It took me a couple of tries to get the best change of the North Side out of Gus. He wasn’t done about the loss of the Commons and creation of Allegheny Center.
“John Canning saved the Carnegie Library. He got 17,000 signatures on a petition or else they were going to tear that down, too.”
After a couple of customers, Gus gave me his view on the best change. “North Shore, without a doubt. Although if Mr. Rooney was still alive [presuming Art, of course], it wouldn’t be called the North Shore. That’s North Side. There were a lot of warehouses down there, pretty rough area.

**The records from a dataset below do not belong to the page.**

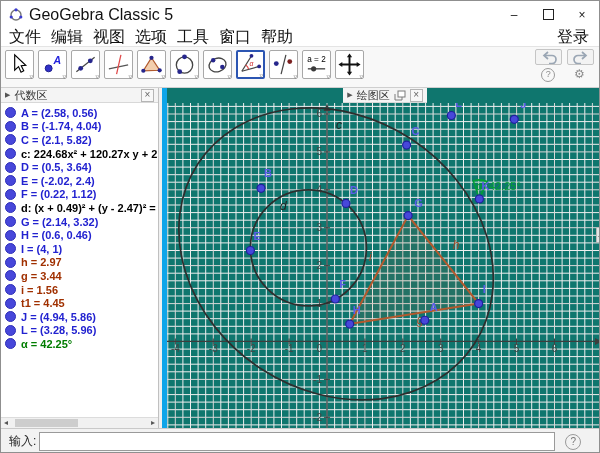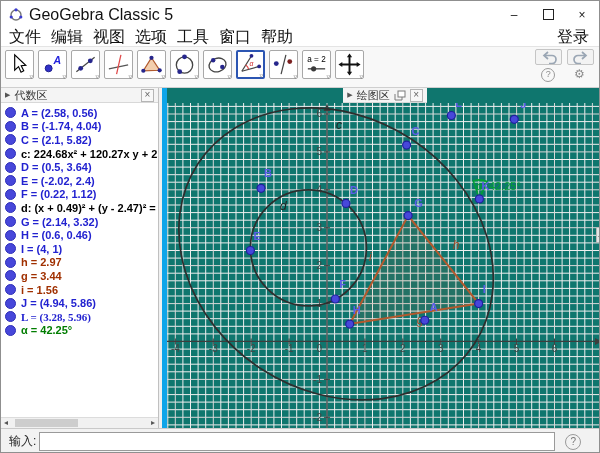--- a/index.html
+++ b/index.html
@@ -281,25 +281,29 @@
           <div class="alg-row">
             <span class="marble"></span>
             <span class="alg-text" style="color: rgb(160, 48, 0);">g = 3.44</span>
           </div>
           <div class="alg-row">
             <span class="marble"></span>
             <span class="alg-text" style="color: rgb(160, 48, 0);">i = 1.56</span>
           </div>
           <div class="alg-row">
             <span class="marble"></span>
+            <span class="alg-text" style="color: rgb(160, 48, 0);">t1 = 4.45</span>
+          </div>
+          <div class="alg-row">
+            <span class="marble"></span>
             <span class="alg-text" style="color: rgb(34, 34, 208);">J = (4.94, 5.86)</span>
           </div>
           <div class="alg-row">
             <span class="marble"></span>
-            <span class="alg-text" style="color: rgb(34, 34, 208); font-family: Liberation Serif, serif;">L = (3.28, 5.96)</span>
+            <span class="alg-text" style="color: rgb(34, 34, 208);">L = (3.28, 5.96)</span>
           </div>
           <div class="alg-row">
             <span class="marble"></span>
             <span class="alg-text" style="color: rgb(0, 125, 0);">α = 42.25°</span>
           </div>
         </div>
       <div class="hscroll">
         <span class="hs-arrow" style="left:3px">◂</span>
         <span class="hs-thumb"></span>
         <span class="hs-arrow" style="right:3px">▸</span>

B&O Freight Terminal was down there…big trucks would come in and the Teamsters would load up their truck from the trains.”
While Gus was giving me his thoughts on urban renewal, he was busy serving two ladies in their early 50’s that were clearly coming over on their lunch break for a treat, even on a slightly cool 60’s degree day.
“I was born on the North Side, I work across the street,” said Barbi (“like the doll, without the ‘e'”). “Coming here is generational.” I ask the ladies their favorite flavors. “I usually get blue,” said Cassie, “but I don’t want my teeth to get stained blue the rest of the day.” They both went with a yellow-orange mix.
As Gus was getting Barbi and Cassie’s order ready, a lady came up to the cart and started talking with Gus. Gus introduced me to his daughter, Chris Avlon. We talked about how the business has become a family affair as Gus gets up in years.
“I always tell people that I had to retire because my father wouldn’t,” Chris jokes.
Everyone pitches in where they can. A gentleman named Mike Spanos comes down in the evenings after his day job as a teacher.
But the time until Gus hangs up his ice shaver gets closer each day. When something becomes an institution, it’s natural to take it for granted. It will always be there. I can go another day. Until the day it’s gone and you can’t get that chance back.
If you live in Pittsburgh and haven’t had an ice ball, you need to get here. If you’re visiting Pittsburgh in the near future, take a detour over and see how something so simple has brought so many people so much joy for so many years.